Cette note stratégique, rédigée dans un style adapté à un cadre de la fonction publique, propose une analyse approfondie de cette problématique. Elle examine d’abord les formes concrètes que prend l’informalité à La Réunion, puis les facteurs socio-économiques qui l’expliquent. Un état des lieux chiffré sera dressé à partir des données disponibles (INSEE, IEDOM, CEROM, université, etc.), avant d’élargir la perspective à des exemples comparatifs (Antilles, Mayotte, Afrique de l’Est, Amérique latine) pour éclairer le débat. Seront ensuite discutés les risques et bénéfices sociaux associés à l’économie informelle – à la fois bouée de sauvetage pour la société et frein potentiel au développement structurel. Enfin, des leviers d’action publique envisageables seront présentés, depuis la reconnaissance partielle et l’accompagnement vers la formalisation jusqu’aux dispositifs spécifiques d’intégration ou de régulation. La conclusion formulera des préconisations concrètes et contextualisées pour guider l’action publique face à ce dilemme.

Typologie des pratiques informelles à La Réunion

Le spectre de l’économie informelle réunionnaise est large et hétérogène, englobant des activités très diverses par nature et par secteur. On peut en proposer la typologie suivante :

  • Vente à la sauvette et commerce de rue : la revente informelle de marchandises sur la voie publique (vêtements, fruits et légumes, plats cuisinés, etc.) sans autorisation ni cadre légal. Ces vendeurs à la sauvette opèrent en marge des marchés officiels. Leur activité est illégale (passible de sanctions pénales selon le Code pénal), mais relativement répandue dans certains quartiers urbains ou lors d’événements publics.
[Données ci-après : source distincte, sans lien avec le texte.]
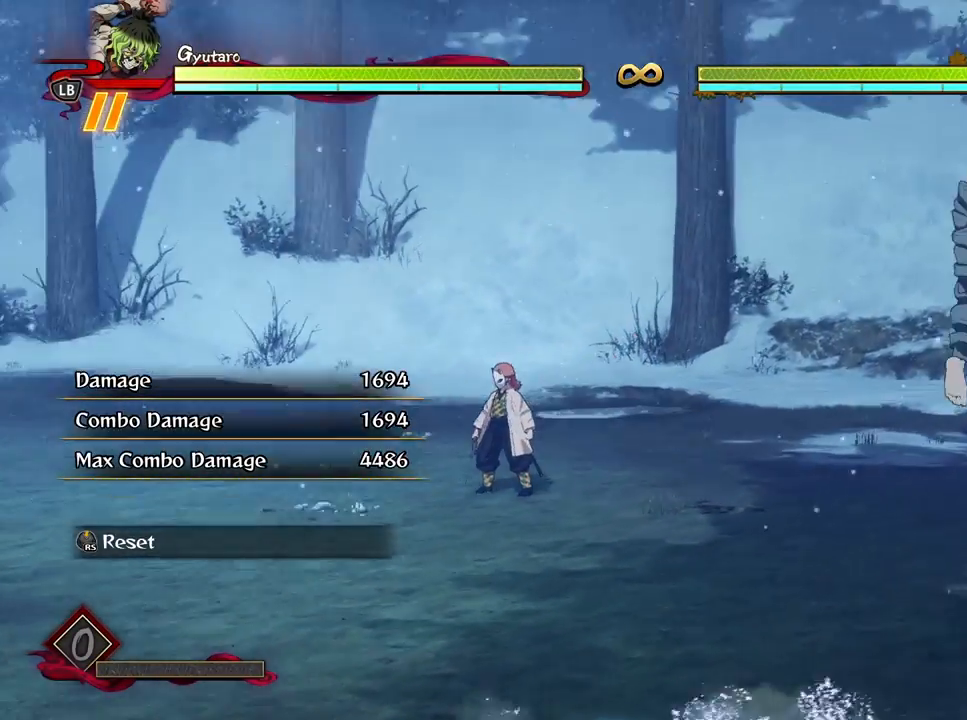
{"buttons": [], "left_stick": "up-right", "right_stick": "center", "events": [[67, "L2", "down"], [100, "left_stick", "up-right"], [183, "L2", "up"], [317, "Y", "down"], [450, "Y", "up"]]}
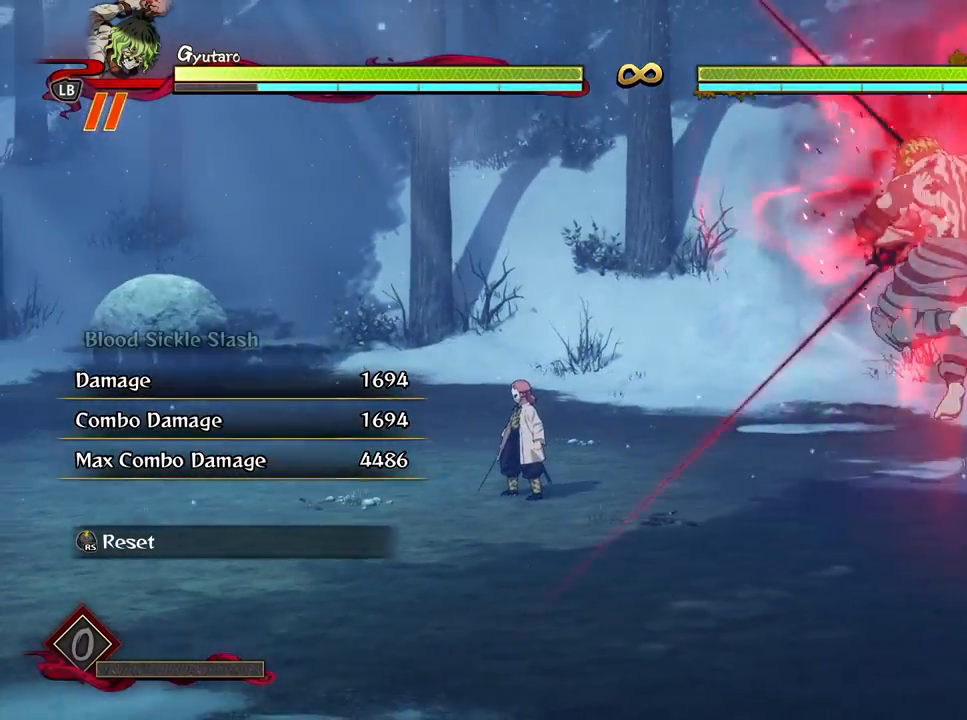
{"buttons": [], "left_stick": "center", "right_stick": "center", "events": [[317, "left_stick", "center"]]}
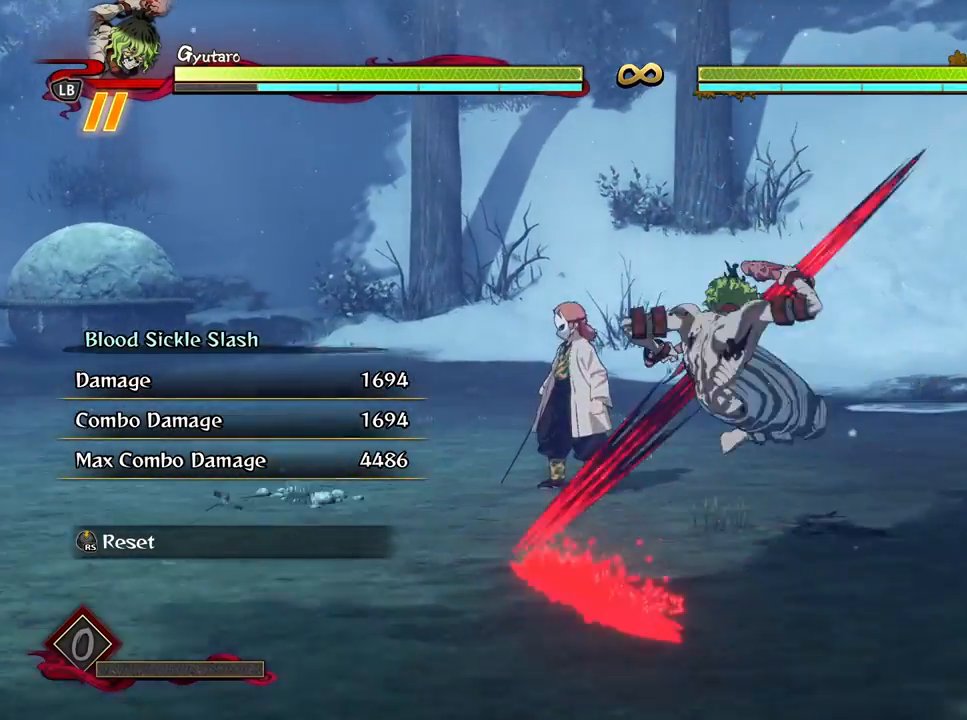
{"buttons": [], "left_stick": "center", "right_stick": "center", "events": [[133, "X", "down"], [250, "X", "up"], [333, "X", "down"], [467, "X", "up"]]}
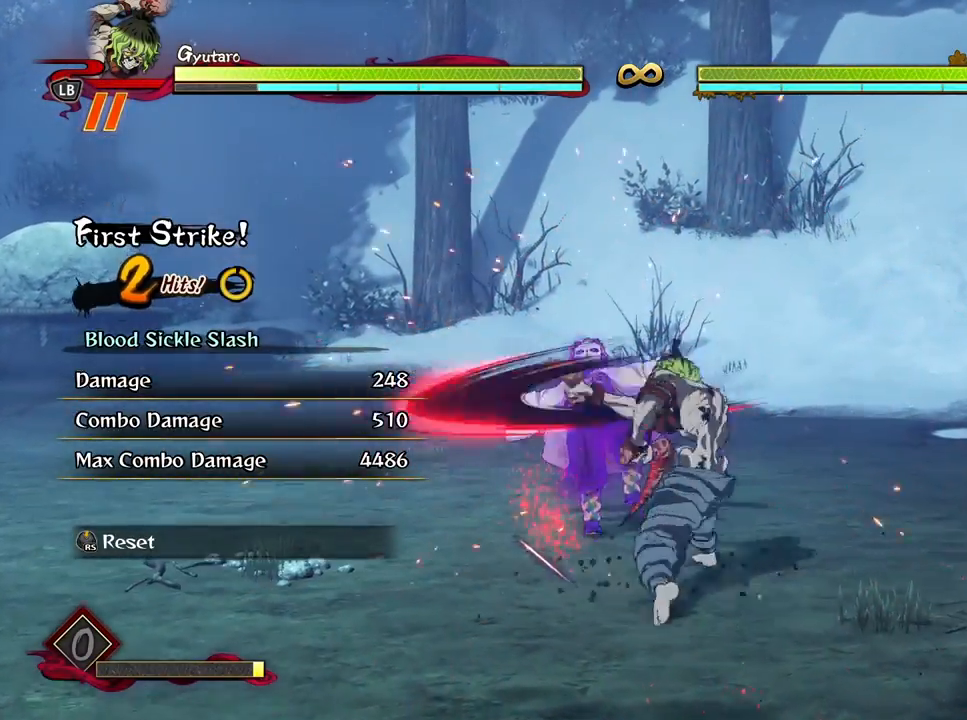
{"buttons": ["X"], "left_stick": "center", "right_stick": "center", "events": [[50, "X", "down"], [150, "X", "up"], [250, "X", "down"], [350, "X", "up"], [433, "X", "down"]]}
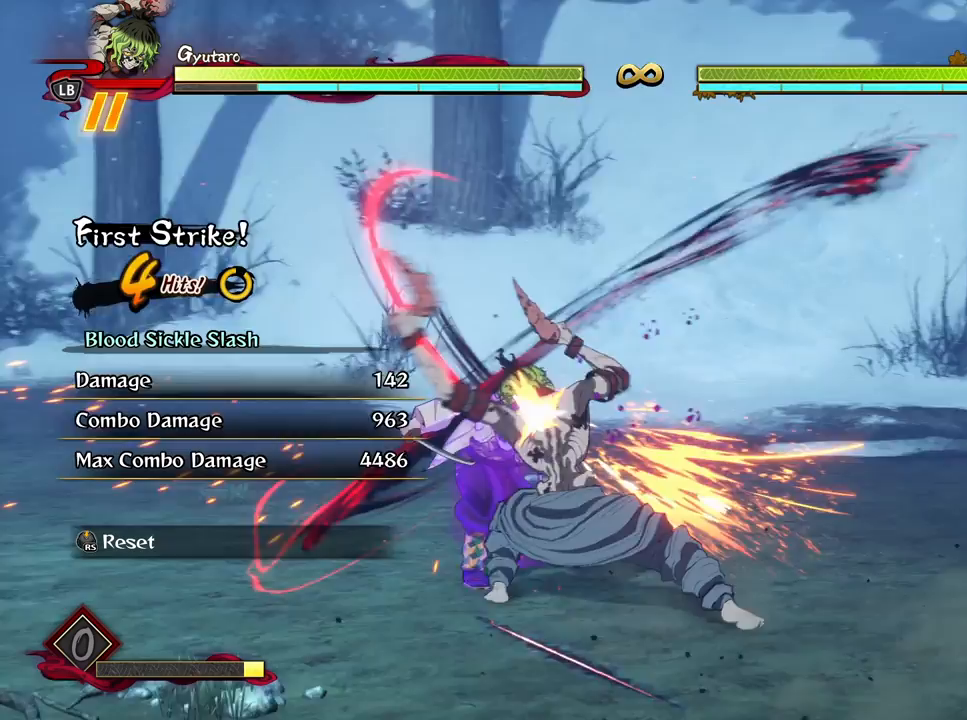
{"buttons": ["X"], "left_stick": "center", "right_stick": "center", "events": [[17, "X", "up"], [100, "X", "down"], [217, "X", "up"], [283, "X", "down"], [400, "X", "up"], [483, "X", "down"]]}
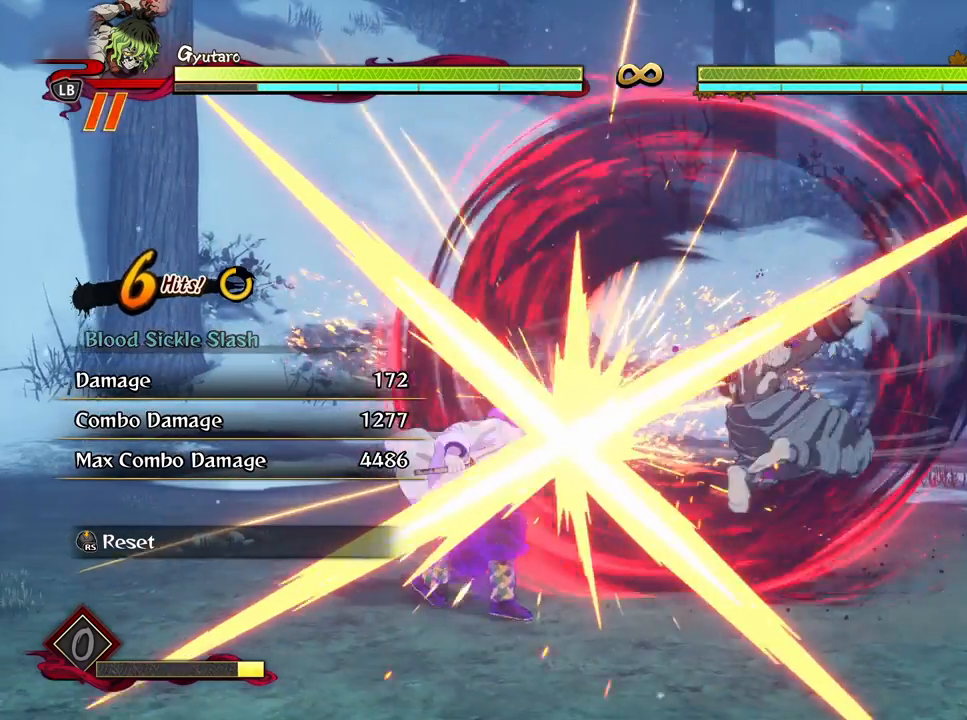
{"buttons": ["R1"], "left_stick": "center", "right_stick": "center", "events": [[67, "X", "up"], [233, "START", "down"], [350, "START", "up"], [467, "R1", "down"]]}
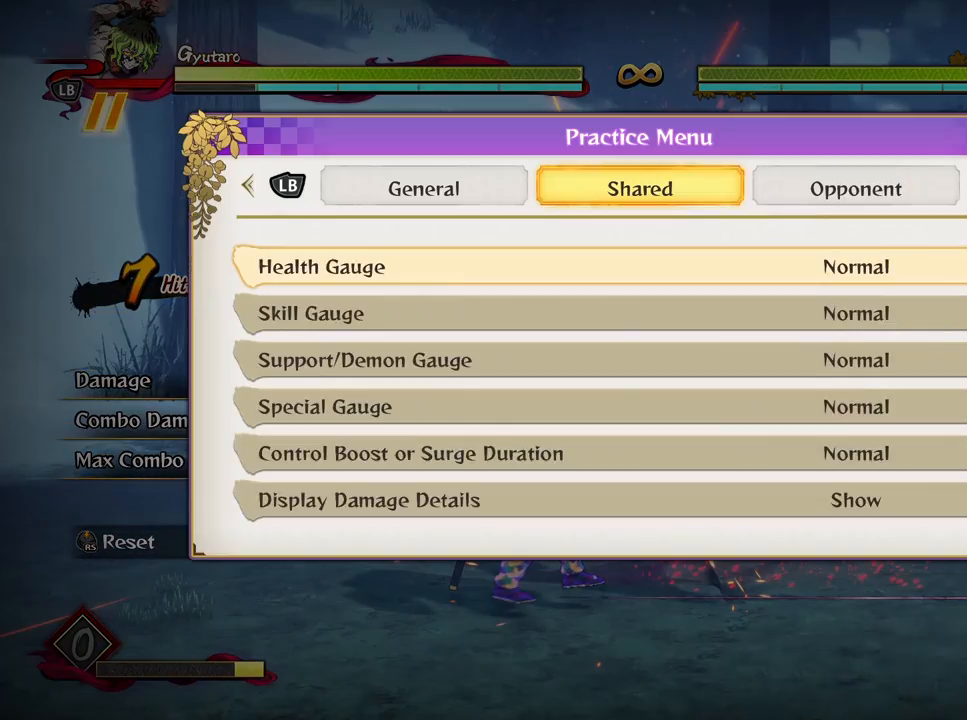
{"buttons": [], "left_stick": "center", "right_stick": "center", "events": [[67, "R1", "up"], [133, "R1", "down"], [217, "R1", "up"], [333, "DPAD_DOWN", "down"], [450, "DPAD_DOWN", "up"]]}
Ils répondent souvent à une demande locale de produits bon marché et constituent pour les vendeurs un moyen de « faire bouillir la marmite » en l’absence d’emploi formel.
  • Petits services, bricolage et entraide rémunérée : il s’agit des prestations de service effectuées de gré à gré, sans déclaration ni cadre formel. On y trouve des travaux de bricolage ou de réparation à domicile (plomberie, électricité, maçonnerie légère), du jardinage, des services à la personne (garde d’enfants, ménage, coiffure ou couture à domicile), du soutien scolaire informel, etc. Souvent ces services relèvent d’une économie de proximité et de réseau (voisinage, famille, relations informelles). La frontière est floue entre l’entraide familiale ou amicale et la prestation rémunérée non déclarée. Nombre de ces « petits boulots » comblent des besoins non satisfaits par l’offre formelle, en particulier dans les zones rurales enclavées ou les quartiers urbains populaires.
  • Emplois dissimulés dans des secteurs formels : il arrive que des activités par ailleurs légales soient exercées de façon partiellement ou totalement non déclarée. C’est le cas lorsque des entreprises locales (dans le BTP, la restauration, le commerce de détail, etc.) emploient une partie de leur personnel « au noir » afin de réduire leurs charges, ou lorsque des travailleurs indépendants réalisent des prestations sans les facturer officiellement. À La Réunion, les secteurs du service aux particuliers, du commerce et du BTP sont identifiés comme concentrant l’essentiel du travail informel déclaré par les actifs. En 2008, une enquête locale de l’Insee a révélé que les services à la personne représentaient la moitié des emplois informels recensés, devant le commerce (~18 %) et la construction (~10 %). Cela confirme l’importance de ces secteurs dans la sphère informelle insulaire.
  • Circuits marchands parallèles et contrebande : Sous cette catégorie figurent les activités commerciales illicites ou informelles structurées en réseaux. On peut citer, par exemple, la revente de marchandises importées sans payer l’octroi de mer ou la TVA (produits de consommation courante, alcools, cigarettes de contrebande), le marché informel de véhicules d’occasion ou de pièces détachées, la vente discrète de poissons ou de récoltes agricoles en dehors des marchés réglementés, etc. Ces circuits parallèles prospèrent sur l’écart de prix avec le marché formel (souvent élevé du fait des taxes et coûts d’importation), ainsi que sur la demande solvable d’une population au pouvoir d’achat contraint. À ne pas confondre avec les activités criminelles (trafics de drogue, vol organisé…) – celles-ci relèvent de l’économie souterraine au sens strictement illégal et pénal, distincte de l’informalité « ordinaire » qui concerne majoritairement des biens et services licites mais non déclarés.
  • Activités de subsistance et micro-entreprenariat informel : Une partie de l’économie informelle correspond à de toutes petites unités de production ou de service opérant sans statut juridique, souvent au niveau familial. Il peut s’agir de vendeurs ambulants individuels, d’artisans à domicile, d’agriculteurs écoulant une production vivrière excédentaire sans passer par des coopératives, etc. Ces micro-activités, généralement unipersonnelles ou familiales, génèrent de très faibles revenus et une productivité réduite. À Mayotte par exemple, les entreprises informelles (souvent d’une à deux personnes) représentent environ deux tiers des unités marchandes, mais seulement 9 % de la valeur ajoutée totale et 6 % du chiffre d’affaires du tissu économique. Bien que La Réunion ait un niveau de développement plus élevé que Mayotte, on y retrouve des formes similaires d’auto-emploi informel de survie ou d’appoint, témoignant d’un micro-entrepreneuriat de nécessité.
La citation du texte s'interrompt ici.